The results of Experiment I show that there are differences in the information processing between the visual and auditory working memory tasks, which may lead to differences in the fatigue trend between the visual and auditory information processing. Therefore, Experiment II explores the fatigue classification parameters of the visual and auditory channels respectively. Previous studies have confirmed that cognitive behavioral indicators such as digital decoding, short-term memory and critical flicker fusion frequency can also be used as fatigue assessment indicators, besides subjective questionnaires [15]. Critical scintillation fusion frequency is the basic perceptual ability of human beings, while digital decoding, as one of the problem solving ability, belongs to the advanced cognitive function.
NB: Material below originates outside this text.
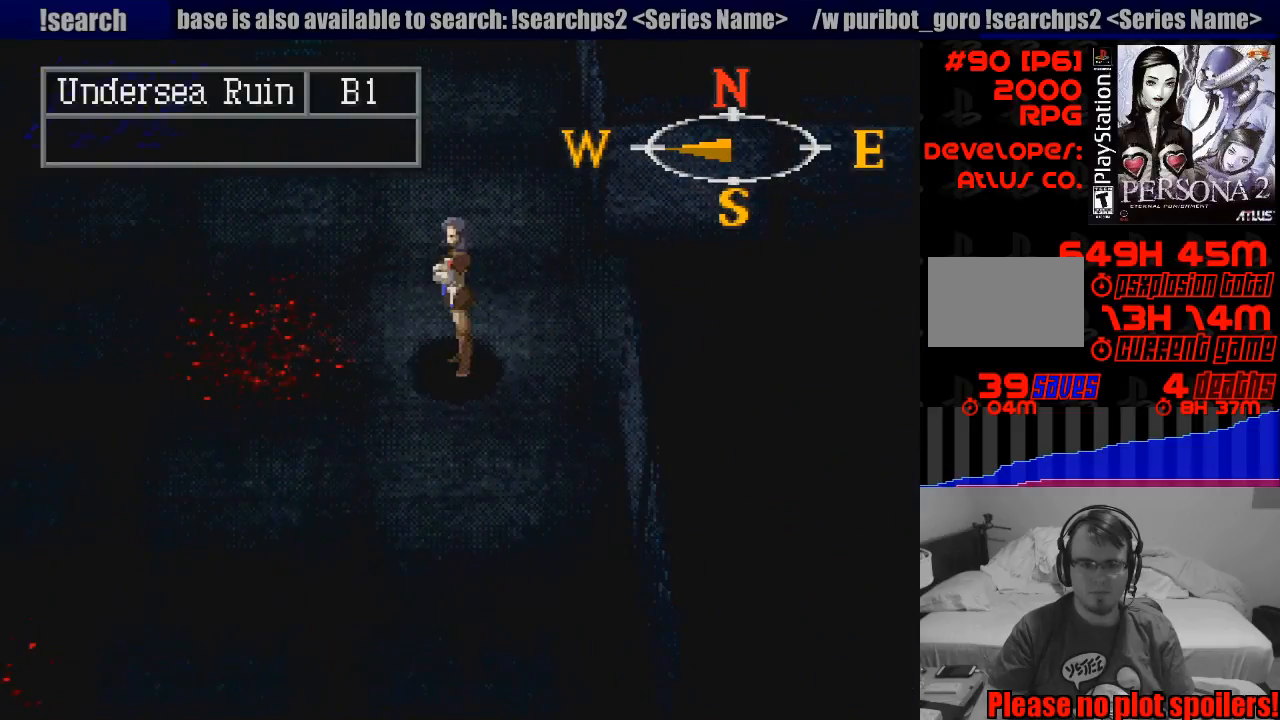
{"buttons": ["CIRCLE", "DPAD_LEFT"], "events": [[233, "DPAD_LEFT", "down"], [267, "DPAD_DOWN", "up"]]}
The changes of these two indicators shows that both basic perceptual ability and advanced cognitive function will decrease significantly under fatigue condition. However, compared with the problem-solving ability, fatigue has a more direct effect on attention. It is difficult to maintain attention and alertness under fatigue, which is one of the important reasons for many safety accidents. Therefore, in experiment 2, subjective scale combined with alertness and basic reaction time were selected as the criteria of fatigue classification.

3.1 Method

3.1.1 Subjects

Eleven healthy male adults, with an average age of 24 (SD = 3.12), were right-handed and had normal vision or corrected visual acuity. They were paid a certain amount after the experiment.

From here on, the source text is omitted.